Researchers at the Technion-Israel Institute of Technology and their colleagues abroad said they have managed to breach Intel’s security wall for its processors, created to protect the privacy and integrity of information and applications on computers.
Intel’s Software Guard Extension (SGX), which was breached by the researchers, has been deployed in all recent Intel processors used in both personal computers and cloud computing services.
The attack, dubbed Foreshadow by the researchers, exploits certain weaknesses in the existing mechanisms of Intel CPUs, allowing attackers to expose private application data and forge computations secured by SGX.
The researchers reported Foreshadow to Intel in January. Further analysis into the causes of Foreshadow performed by Intel revealed that the same hardware flaw enabled a number of other devastating attacks, which the company called Foreshadow –NG.
The patches to mitigate these attacks have already been released, the Technion said in a statement.
The researchers from the Technion are Assistant Prof. Mark Silberstein of the Viterbi Faculty of Electrical Engineering and his graduate student Marina Minkin from the Computer Science Department. They conducted the study together with colleagues from The University of Adelaide (Australia), the University of Michigan (USA) and KU Leuven (Belgium).

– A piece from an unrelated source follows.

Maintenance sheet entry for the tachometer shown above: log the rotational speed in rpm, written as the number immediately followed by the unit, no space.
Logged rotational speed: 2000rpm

The team’s work will be presented on Wednesday at a security conference, USENIX Security ’18, in Baltimore, Maryland.
Intel’s SGX was rolled out as a revolutionary hardware technology that enables the creation of secure execution environments,called secure enclaves.
The team of researchers, however, managed to read all the information stored in the enclave and managed to compromise core security guarantees provided by SGX, “toppling” a large part of the entire SGX ecosystem by exploiting a single critical hardware vulnerability, the researchers said in a statement.
The discovery of other vulnerabilities in January 2018, dubbed Spectre and Meltdown, required Intel to distribute security updates to about 90 percent of the processors it had sold over the past five years.
In a post Intel published on Tuesday on its website, the company said it was “not aware of reports” that the vulnerabilities have been used in “real world exploits, but this further underscores the need for everyone to adhere to security best practices.”